### AUSGELESENE DATEN:
####

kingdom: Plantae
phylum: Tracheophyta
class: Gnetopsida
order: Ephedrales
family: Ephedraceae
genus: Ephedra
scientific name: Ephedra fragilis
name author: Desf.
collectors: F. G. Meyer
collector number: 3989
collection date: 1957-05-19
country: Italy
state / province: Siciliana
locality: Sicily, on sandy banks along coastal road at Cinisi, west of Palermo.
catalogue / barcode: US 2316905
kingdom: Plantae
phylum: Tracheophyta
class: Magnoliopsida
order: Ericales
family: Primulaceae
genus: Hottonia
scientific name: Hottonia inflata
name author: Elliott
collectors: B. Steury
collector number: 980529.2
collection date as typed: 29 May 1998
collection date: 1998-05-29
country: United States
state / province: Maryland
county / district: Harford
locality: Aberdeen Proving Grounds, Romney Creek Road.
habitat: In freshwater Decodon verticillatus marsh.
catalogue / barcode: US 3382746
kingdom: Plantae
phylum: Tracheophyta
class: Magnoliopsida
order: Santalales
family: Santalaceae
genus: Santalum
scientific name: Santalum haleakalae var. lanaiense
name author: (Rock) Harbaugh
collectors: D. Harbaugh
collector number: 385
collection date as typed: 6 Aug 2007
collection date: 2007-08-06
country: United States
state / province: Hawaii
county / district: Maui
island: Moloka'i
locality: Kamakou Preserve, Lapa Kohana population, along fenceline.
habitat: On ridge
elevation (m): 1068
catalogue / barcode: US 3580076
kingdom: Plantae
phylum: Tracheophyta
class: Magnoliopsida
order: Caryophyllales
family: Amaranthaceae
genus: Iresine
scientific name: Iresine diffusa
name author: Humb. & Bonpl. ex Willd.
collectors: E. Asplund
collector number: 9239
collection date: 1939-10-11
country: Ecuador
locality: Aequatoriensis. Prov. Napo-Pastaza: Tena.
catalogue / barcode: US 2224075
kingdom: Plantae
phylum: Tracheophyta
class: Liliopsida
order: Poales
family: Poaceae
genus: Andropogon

####

### DEINE AUFGABE:
Wandle die gesamten Daten oben in eine JSON-Liste aus Strings um, einen String für jede Zeile. Leere Zeilen lässt du dabei weg.

### GELÖSTE AUFGABE:
[
  "kingdom: Plantae",
  "phylum: Tracheophyta",
  "class: Gnetopsida",
  "order: Ephedrales",
  "family: Ephedraceae",
  "genus: Ephedra",
  "scientific name: Ephedra fragilis",
  "name author: Desf.",
  "collectors: F. G. Meyer",
  "collector number: 3989",
  "collection date: 1957-05-19",
  "country: Italy",
  "state / province: Siciliana",
  "locality: Sicily, on sandy banks along coastal road at Cinisi, west of Palermo.",
  "catalogue / barcode: US 2316905",
  "kingdom: Plantae",
  "phylum: Tracheophyta",
  "class: Magnoliopsida",
  "order: Ericales",
  "family: Primulaceae",
  "genus: Hottonia",
  "scientific name: Hottonia inflata",
  "name author: Elliott",
  "collectors: B. Steury",
  "collector number: 980529.2",
  "collection date as typed: 29 May 1998",
  "collection date: 1998-05-29",
  "country: United States",
  "state / province: Maryland",
  "county / district: Harford",
  "locality: Aberdeen Proving Grounds, Romney Creek Road.",
  "habitat: In freshwater Decodon verticillatus marsh.",
  "catalogue / barcode: US 3382746",
  "kingdom: Plantae",
  "phylum: Tracheophyta",
  "class: Magnoliopsida",
  "order: Santalales",
  "family: Santalaceae",
  "genus: Santalum",
  "scientific name: Santalum haleakalae var. lanaiense",
  "name author: (Rock) Harbaugh",
  "collectors: D. Harbaugh",
  "collector number: 385",
  "collection date as typed: 6 Aug 2007",
  "collection date: 2007-08-06",
  "country: United States",
  "state / province: Hawaii",
  "county / district: Maui",
  "island: Moloka'i",
  "locality: Kamakou Preserve, Lapa Kohana population, along fenceline.",
  "habitat: On ridge",
  "elevation (m): 1068",
  "catalogue / barcode: US 3580076",
  "kingdom: Plantae",
  "phylum: Tracheophyta",
  "class: Magnoliopsida",
  "order: Caryophyllales",
  "family: Amaranthaceae",
  "genus: Iresine",
  "scientific name: Iresine diffusa",
  "name author: Humb. & Bonpl. ex Willd.",
  "collectors: E. Asplund",
  "collector number: 9239",
  "collection date: 1939-10-11",
  "country: Ecuador",
  "locality: Aequatoriensis. Prov. Napo-Pastaza: Tena.",
  "catalogue / barcode: US 2224075",
  "kingdom: Plantae",
  "phylum: Tracheophyta",
  "class: Liliopsida",
  "order: Poales",
  "family: Poaceae",
  "genus: Andropogon"
]